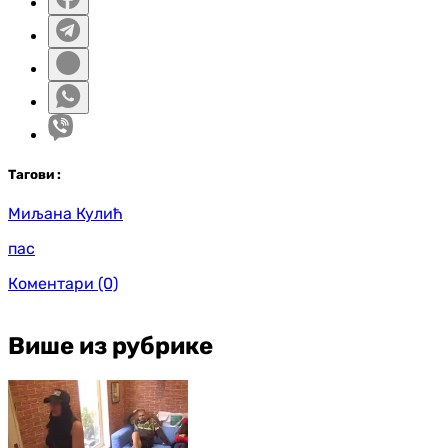
Таг
ови
:
Миљана Кулић
пас
Коментари
(0)
Више из рубрике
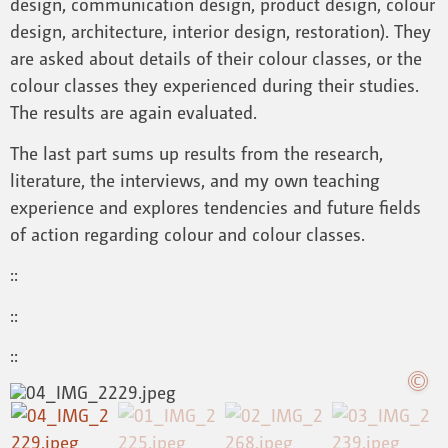
design, communication design, product design, colour
design, architecture, interior design, restoration). They
are asked about details of their colour classes, or the
colour classes they experienced during their studies.
The results are again evaluated.
The last part sums up results from the research,
literature, the interviews, and my own teaching
experience and explores tendencies and future fields
of action regarding colour and colour classes.
::
::
::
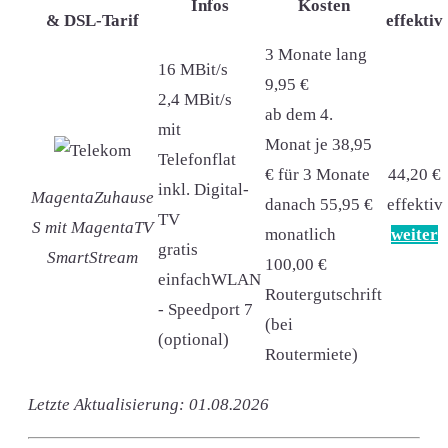
Infos
Kosten
& DSL-Tarif
effektiv
3 Monate lang
16 MBit/s
9,95 €
2,4 MBit/s
ab dem 4.
mit
Monat je 38,95
Telefonflat
€ für 3 Monate
44,20 €
inkl. Digital-
MagentaZuhause
danach 55,95 €
effektiv
TV
S mit MagentaTV
monatlich
weiter
gratis
SmartStream
100,00 €
einfachWLAN
Routergutschrift
- Speedport 7
(bei
(optional)
Routermiete)
Letzte Aktualisierung: 01.08.2026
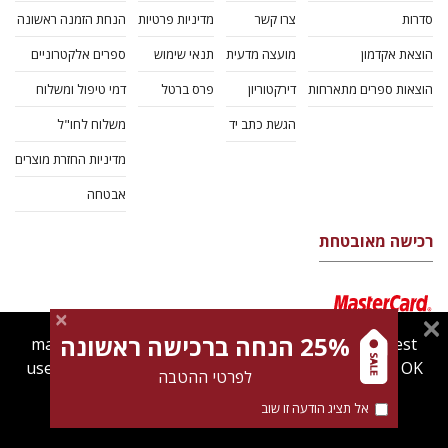
סדרות
צרו קשר
מדיניות פרטיות
הנחת הזמנה ראשונה
הוצאת אקדמון
מועצה מדעית
תנאי שימוש
ספרים אלקטרוניים
הוצאות ספרים מתארחות
דירקטוריון
פרס ברטל
דמי טיפול ומשלוח
הגשת כתב יד
משלוח לחו"ל
מדיניות החזרת מוצרים
אבטחה
רכישה מאובטחת
25% הנחה ברכישה ראשונה
magnespress.co.il uses cookies to give you the best
user experience. Using this website means you're OK
לפרטי ההטבה
with this.
אל תציג הודעה זו שוב
Find out more about our
cookies policy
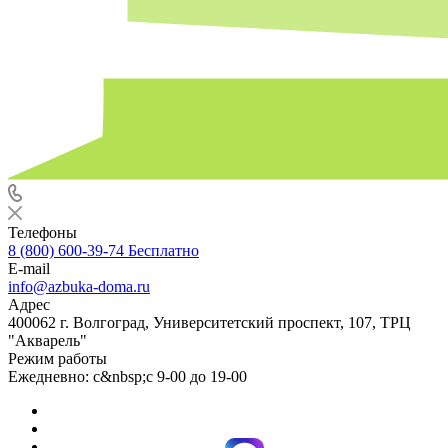
Телефоны
8 (800) 600-39-74
Бесплатно
E-mail
info@azbuka-doma.ru
Адрес
400062 г. Волгоград, Университетский проспект, 107, ТРЦ
"Акварель"
Режим работы
Ежедневно: с&nbsp;с 9-00 до 19-00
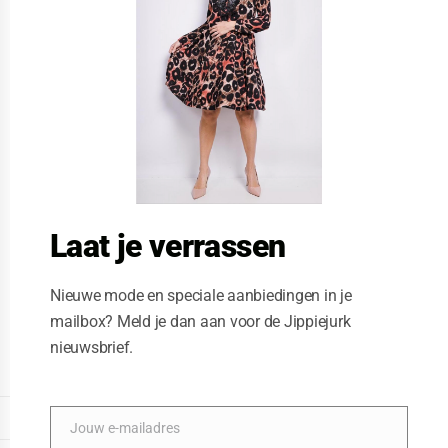
t
h
i
s
m
o
d
u
l
e
Laat je verrassen
Nieuwe mode en speciale aanbiedingen in je
mailbox? Meld je dan aan voor de Jippiejurk
nieuwsbrief.
Vegas jurk Silver sparkle
Posted on
11/26/2020
by
Jippiejurk
DISPLAY EXTENDED FOOTER
Jouw e-mailadres
E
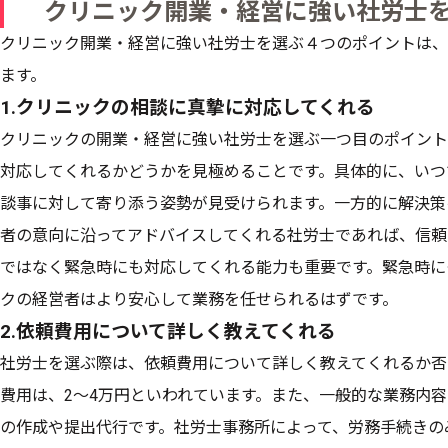
クリニック開業・経営に強い社労士
クリニック開業・経営に強い社労士を選ぶ４つのポイントは、
ます。
1.クリニックの相談に真摯に対応してくれる
クリニックの開業・経営に強い社労士を選ぶ一つ目のポイント
対応してくれるかどうかを見極めることです。具体的に、いつ
談事に対して寄り添う姿勢が見受けられます。一方的に解決策
者の意向に沿ってアドバイスしてくれる社労士であれば、信頼
ではなく緊急時にも対応してくれる能力も重要です。緊急時に
クの経営者はより安心して業務を任せられるはずです。
2.依頼費用について詳しく教えてくれる
社労士を選ぶ際は、依頼費用について詳しく教えてくれるか否
費用は、2〜4万円といわれています。また、一般的な業務内
の作成や提出代行です。社労士事務所によって、労務手続きの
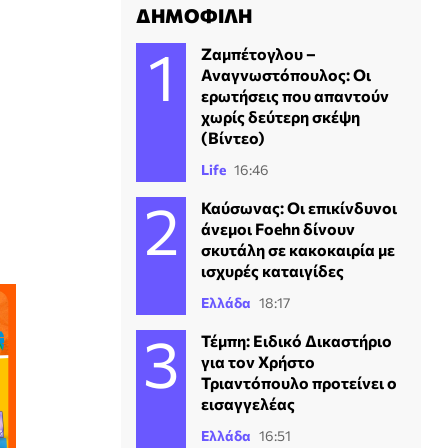
ΔΗΜΟΦΙΛΗ
Ζαμπέτογλου –
Αναγνωστόπουλος: Οι
ερωτήσεις που απαντούν
χωρίς δεύτερη σκέψη
(Βίντεο)
Life
16:46
Καύσωνας: Οι επικίνδυνοι
άνεμοι Foehn δίνουν
σκυτάλη σε κακοκαιρία με
ισχυρές καταιγίδες
Ελλάδα
18:17
Τέμπη: Ειδικό Δικαστήριο
για τον Χρήστο
Τριαντόπουλο προτείνει ο
εισαγγελέας
Ελλάδα
16:51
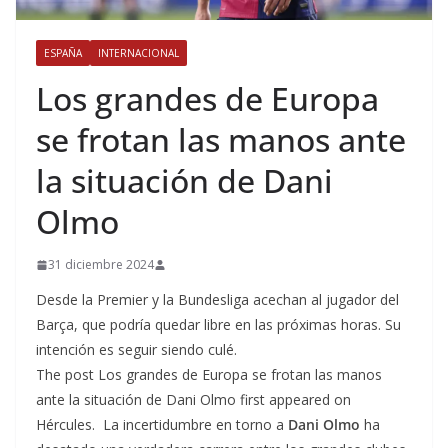
ESPAÑA
INTERNACIONAL
Los grandes de Europa
se frotan las manos ante
la situación de Dani
Olmo
31 diciembre 2024
Desde la Premier y la Bundesliga acechan al jugador del
Barça, que podría quedar libre en las próximas horas. Su
intención es seguir siendo culé.
The post Los grandes de Europa se frotan las manos
ante la situación de Dani Olmo first appeared on
Hércules. La incertidumbre en torno a
Dani Olmo
ha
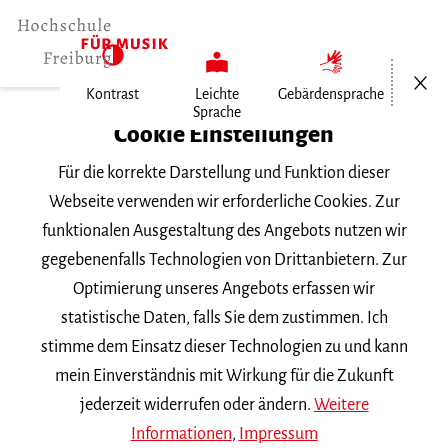
Menü öf
Kontrast
Leichte
Gebärdensprache
Sprache
Home
Cookie Einstellungen
Für die korrekte Darstellung und Funktion dieser
Veranstaltungen
Webseite verwenden wir erforderliche Cookies. Zur
funktionalen Ausgestaltung des Angebots nutzen wir
gegebenenfalls Technologien von Drittanbietern. Zur
Suchbegriff
Optimierung unseres Angebots erfassen wir
statistische Daten, falls Sie dem zustimmen. Ich
stimme dem Einsatz dieser Technologien zu und kann
mein Einverständnis mit Wirkung für die Zukunft
jederzeit widerrufen oder ändern.
Weitere
Nach Kategorie filtern
Informationen
,
Impressum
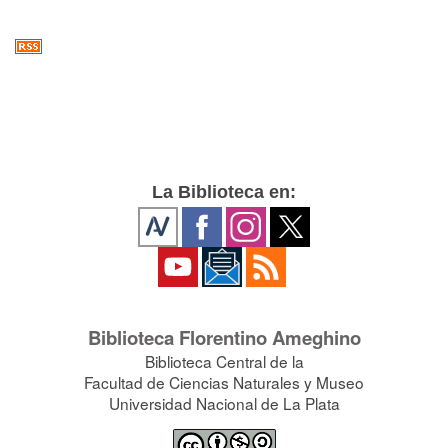
La Biblioteca en:
Biblioteca Florentino Ameghino
Biblioteca Central de la
Facultad de Ciencias Naturales y Museo
Universidad Nacional de La Plata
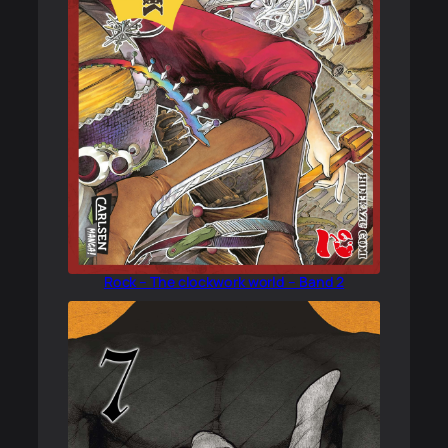
Rock – The clockwork world – Band 2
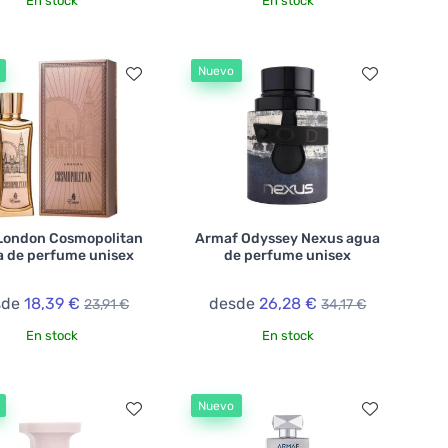
En stock
En stock
Nuevo
London Cosmopolitan
Armaf Odyssey Nexus agua
 de perfume unisex
de perfume unisex
sde
18,39 €
desde
26,28 €
23,91 €
34,17 €
En stock
En stock
Nuevo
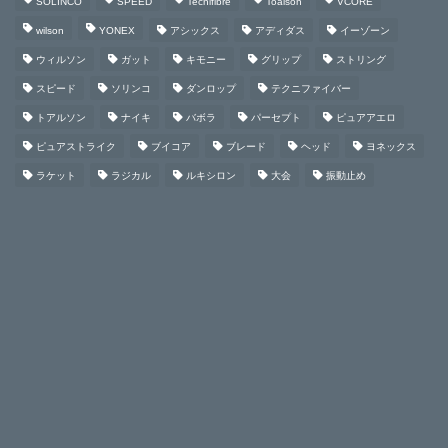
SOLINCO
SPEED
Tecnifibre
Toalson
VCORE
wilson
YONEX
アシックス
アディダス
イーゾーン
ウィルソン
ガット
キモニー
グリップ
ストリング
スピード
ソリンコ
ダンロップ
テクニファイバー
トアルソン
ナイキ
バボラ
パーセプト
ピュアアエロ
ピュアストライク
ブイコア
ブレード
ヘッド
ヨネックス
ラケット
ラジカル
ルキシロン
大会
振動止め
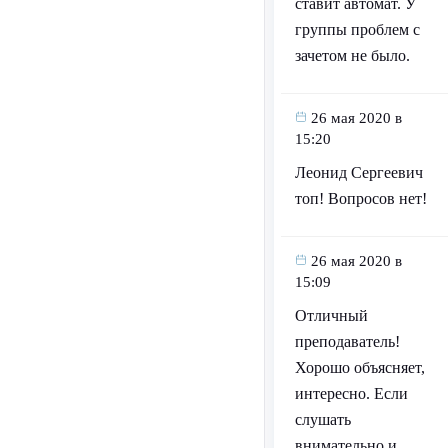
ставит автомат. У
группы проблем с
зачетом не было.
26 мая 2020 в
15:20
Леонид Сергеевич
топ! Вопросов нет!
26 мая 2020 в
15:09
Отличный
преподаватель!
Хорошо объясняет,
интересно. Если
слушать
внимательно и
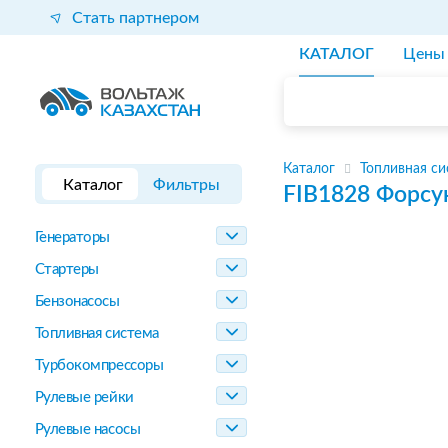
Стать партнером
КАТАЛОГ
Цены
Каталог
Топливная си
Каталог
Фильтры
FIB1828
Форсу
Генераторы
Стартеры
Бензонасосы
Топливная система
Турбокомпрессоры
Рулевые рейки
Рулевые насосы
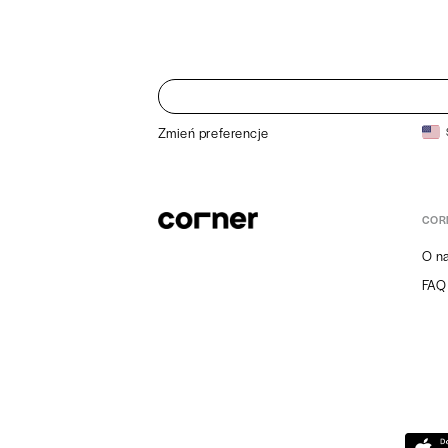
Zmień preferencje
COR
O n
FAQ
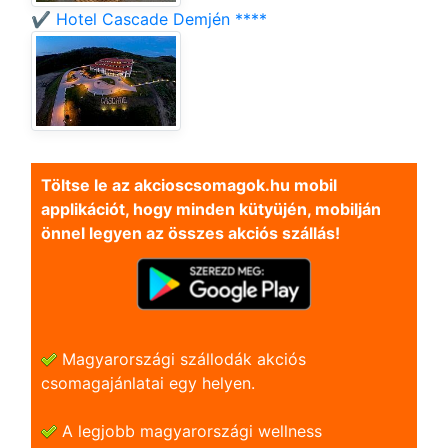
✔️ Hotel Cascade Demjén ****
Töltse le az akcioscsomagok.hu mobil
applikációt, hogy minden kütyüjén, mobilján
önnel legyen az összes akciós szállás!
Magyarországi szállodák akciós
csomagajánlatai egy helyen.
A legjobb magyarországi wellness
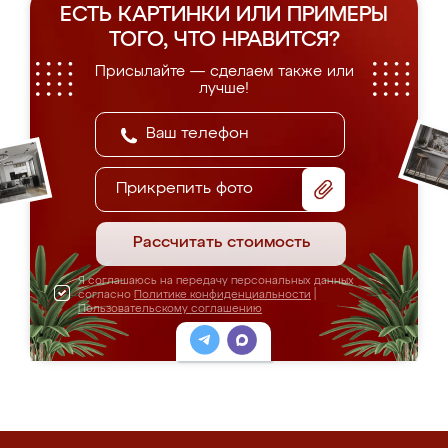
ЕСТЬ КАРТИНКИ ИЛИ ПРИМЕРЫ
ТОГО, ЧТО НРАВИТСЯ?
Присылайте — сделаем также или
лучше!
Прикрепить фото
Рассчитать стоимость
Я соглашаюсь на передачу персональных данных
согласно
Политике конфиденциальности
|
Пользовательскому соглашению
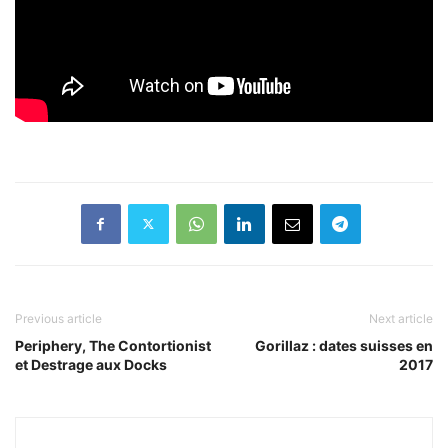
Previous article
Next article
Periphery, The Contortionist
Gorillaz : dates suisses en
et Destrage aux Docks
2017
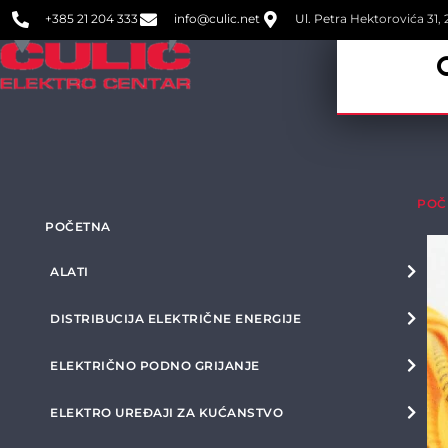
+385 21 204 333
info@culic.net
Ul. Petra Hektorovića 31, 2
POČ
POČETNA
ALATI
DISTRIBUCIJA ELEKTRIČNE ENERGIJE
ELEKTRIČNO PODNO GRIJANJE
ELEKTRO UREĐAJI ZA KUĆANSTVO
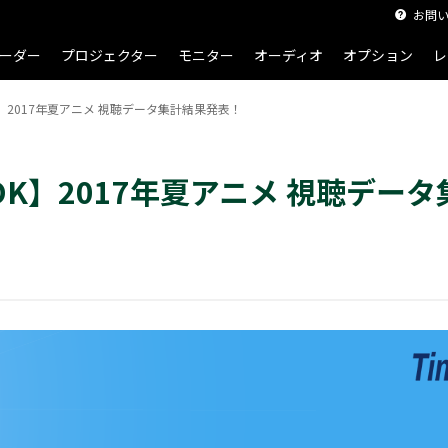
お問
ーダー
プロジェクター
モニター
オーディオ
オプション
レ
】2017年夏アニメ 視聴データ集計結果発表！
K】2017年夏アニメ 視聴デー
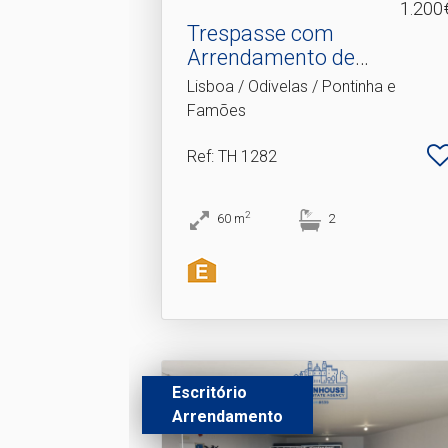
1.200
Trespasse com
Arrendamento de
pastelaria em f.​..
Lisboa / Odivelas / Pontinha e
Famões
Ref
: TH 1282
2
60
m
2
Escritório
Arrendamento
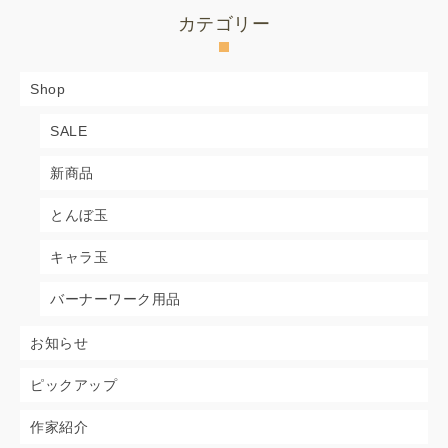
カテゴリー
Shop
SALE
新商品
とんぼ玉
キャラ玉
バーナーワーク用品
お知らせ
ピックアップ
作家紹介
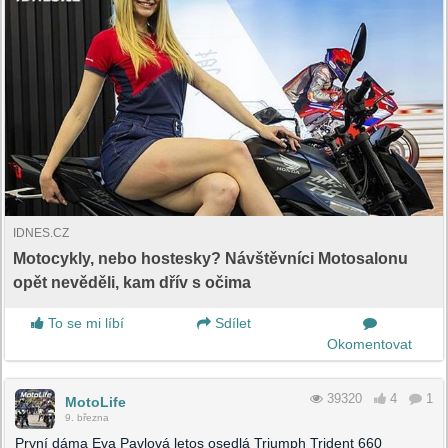
IDNES.CZ
Motocykly, nebo hostesky? Návštěvníci Motosalonu
opět nevěděli, kam dřív s očima
To se mi líbí
Sdílet
Okomentovat
39320
4
1
MotoLife
9. března
První dáma Eva Pavlová letos osedlá Triumph Trident 660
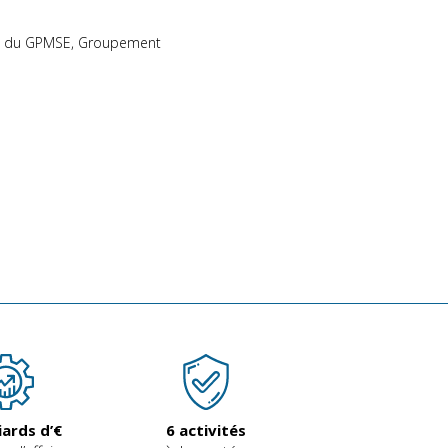
eil du GPMSE, Groupement
iards d’€
6
activités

Work required:
Set down all the material exactly once more. No pictures.

Solution:
Таг
ови
:
Миљана Кулић
пас
Коментари
(0)
Више из рубрике
design, communication design, product design, colour
design, architecture, interior design, restoration). They
are asked about details of their colour classes, or the
colour classes they experienced during their studies.
The results are again evaluated.
The last part sums up results from the research,
literature, the interviews, and my own teaching
experience and explores tendencies and future fields
of action regarding colour and colour classes.
::
::
::
Infos
Kosten
& DSL-Tarif
effektiv
3 Monate lang
16 MBit/s
9,95 €
2,4 MBit/s
ab dem 4.
mit
Monat je 38,95
Telefonflat
€ für 3 Monate
44,20 €
inkl. Digital-
MagentaZuhause
danach 55,95 €
effektiv
TV
S mit MagentaTV
monatlich
weiter
gratis
SmartStream
100,00 €
einfachWLAN
Routergutschrift
- Speedport 7
(bei
(optional)
Routermiete)
Letzte Aktualisierung: 01.08.2026
סדרות
צרו קשר
מדיניות פרטיות
הנחת הזמנה ראשונה
הוצאת אקדמון
מועצה מדעית
תנאי שימוש
ספרים אלקטרוניים
הוצאות ספרים מתארחות
דירקטוריון
פרס ברטל
דמי טיפול ומשלוח
הגשת כתב יד
משלוח לחו"ל
מדיניות החזרת מוצרים
אבטחה
רכישה מאובטחת
25% הנחה ברכישה ראשונה
magnespress.co.il uses cookies to give you the best
user experience. Using this website means you're OK
לפרטי ההטבה
with this.
אל תציג הודעה זו שוב
Find out more about our
cookies policy
Телефоны
8 (800) 600-39-74
Бесплатно
E-mail
info@azbuka-doma.ru
Адрес
400062 г. Волгоград, Университетский проспект, 107, ТРЦ
"Акварель"
Режим работы
Ежедневно: с&nbsp;с 9-00 до 19-00
t
h
i
s
m
o
d
u
l
e
Laat je verrassen
Nieuwe mode en speciale aanbiedingen in je
mailbox? Meld je dan aan voor de Jippiejurk
nieuwsbrief.
Vegas jurk Silver sparkle
Posted on
11/26/2020
by
Jippiejurk
DISPLAY EXTENDED FOOTER
Jouw e-mailadres
E
クリニック開業・経営に強い社労士
クリニック開業・経営に強い社労士を選ぶ４つのポイントは、
ます。
1.クリニックの相談に真摯に対応してくれる
クリニックの開業・経営に強い社労士を選ぶ一つ目のポイント
対応してくれるかどうかを見極めることです。具体的に、いつ
談事に対して寄り添う姿勢が見受けられます。一方的に解決策
者の意向に沿ってアドバイスしてくれる社労士であれば、信頼
ではなく緊急時にも対応してくれる能力も重要です。緊急時に
クの経営者はより安心して業務を任せられるはずです。
2.依頼費用について詳しく教えてくれる
社労士を選ぶ際は、依頼費用について詳しく教えてくれるか否
費用は、2〜4万円といわれています。また、一般的な業務内
の作成や提出代行です。社労士事務所によって、労務手続きの
ΔΗΜΟΦΙΛΗ
Ζαμπέτογλου –
Αναγνωστόπουλος: Οι
ερωτήσεις που απαντούν
χωρίς δεύτερη σκέψη
(Βίντεο)
Life
16:46
Καύσωνας: Οι επικίνδυνοι
άνεμοι Foehn δίνουν
σκυτάλη σε κακοκαιρία με
ισχυρές καταιγίδες
Ελλάδα
18:17
Τέμπη: Ειδικό Δικαστήριο
για τον Χρήστο
Τριαντόπουλο προτείνει ο
εισαγγελέας
Ελλάδα
16:51
ESPAÑA
INTERNACIONAL
Los grandes de Europa
se frotan las manos ante
la situación de Dani
Olmo
31 diciembre 2024
Desde la Premier y la Bundesliga acechan al jugador del
Barça, que podría quedar libre en las próximas horas. Su
intención es seguir siendo culé.
The post Los grandes de Europa se frotan las manos
ante la situación de Dani Olmo first appeared on
Hércules. La incertidumbre en torno a
Dani Olmo
ha
Menü öf
Kontrast
Leichte
Gebärdensprache
Sprache
Home
Cookie Einstellungen
Für die korrekte Darstellung und Funktion dieser
Veranstaltungen
Webseite verwenden wir erforderliche Cookies. Zur
funktionalen Ausgestaltung des Angebots nutzen wir
gegebenenfalls Technologien von Drittanbietern. Zur
Suchbegriff
Optimierung unseres Angebots erfassen wir
statistische Daten, falls Sie dem zustimmen. Ich
stimme dem Einsatz dieser Technologien zu und kann
mein Einverständnis mit Wirkung für die Zukunft
jederzeit widerrufen oder ändern.
Weitere
Nach Kategorie filtern
Informationen
,
Impressum
La Biblioteca en:
Biblioteca Florentino Ameghino
Biblioteca Central de la
Facultad de Ciencias Naturales y Museo
Universidad Nacional de La Plata
Rock – The clockwork world – Band 2
En stock
En stock
Nuevo
London Cosmopolitan
Armaf Odyssey Nexus agua
 de perfume unisex
de perfume unisex
sde
18,39 €
desde
26,28 €
23,91 €
34,17 €
En stock
En stock
Nuevo
SOLINCO
SPEED
Tecnifibre
Toalson
VCORE
wilson
YONEX
アシックス
アディダス
イーゾーン
ウィルソン
ガット
キモニー
グリップ
ストリング
スピード
ソリンコ
ダンロップ
テクニファイバー
トアルソン
ナイキ
バボラ
パーセプト
ピュアアエロ
ピュアストライク
ブイコア
ブレード
ヘッド
ヨネックス
ラケット
ラジカル
ルキシロン
大会
振動止め
ставит автомат. У
группы проблем с
зачетом не было.
26 мая 2020 в
15:20
Леонид Сергеевич
топ! Вопросов нет!
26 мая 2020 в
15:09
Отличный
преподаватель!
Хорошо объясняет,
интересно. Если
слушать
внимательно и
Стать партнером
КАТАЛОГ
Цены
Каталог
Топливная си
Каталог
Фильтры
FIB1828
Форсу
Генераторы
Стартеры
Бензонасосы
Топливная система
Турбокомпрессоры
Рулевые рейки
Рулевые насосы
Zmień preferencje
COR
O n
FAQ
✔️ Hotel Cascade Demjén ****
Töltse le az akcioscsomagok.hu mobil
applikációt, hogy minden kütyüjén, mobilján
önnel legyen az összes akciós szállás!
Magyarországi szállodák akciós
csomagajánlatai egy helyen.
A legjobb magyarországi wellness
ЕСТЬ КАРТИНКИ ИЛИ ПРИМЕРЫ
ТОГО, ЧТО НРАВИТСЯ?
Присылайте — сделаем также или
лучше!
Прикрепить фото
Рассчитать стоимость
Я соглашаюсь на передачу персональных данных
согласно
Политике конфиденциальности
|
Пользовательскому соглашению
Previous article
Next article
Periphery, The Contortionist
Gorillaz : dates suisses en
et Destrage aux Docks
2017
+385 21 204 333
info@culic.net
Ul. Petra Hektorovića 31, 2
POČ
POČETNA
ALATI
DISTRIBUCIJA ELEKTRIČNE ENERGIJE
ELEKTRIČNO PODNO GRIJANJE
ELEKTRO UREĐAJI ZA KUĆANSTVO
お問
ーダー
プロジェクター
モニター
オーディオ
オプション
レ
】2017年夏アニメ 視聴データ集計結果発表！
K】2017年夏アニメ 視聴デー
1.200
Trespasse com
Arrendamento de
pastelaria em f.​..
Lisboa / Odivelas / Pontinha e
Famões
Ref
: TH 1282
2
60
m
2
Escritório
Arrendamento
カテゴリー
Shop
SALE
新商品
とんぼ玉
キャラ玉
バーナーワーク用品
お知らせ
ピックアップ
作家紹介
IDNES.CZ
Motocykly, nebo hostesky? Návštěvníci Motosalonu
opět nevěděli, kam dřív s očima
To se mi líbí
Sdílet
Okomentovat
39320
4
1
MotoLife
9. března
První dáma Eva Pavlová letos osedlá Triumph Trident 660
eil du GPMSE, Groupement
iards d’€
6
activités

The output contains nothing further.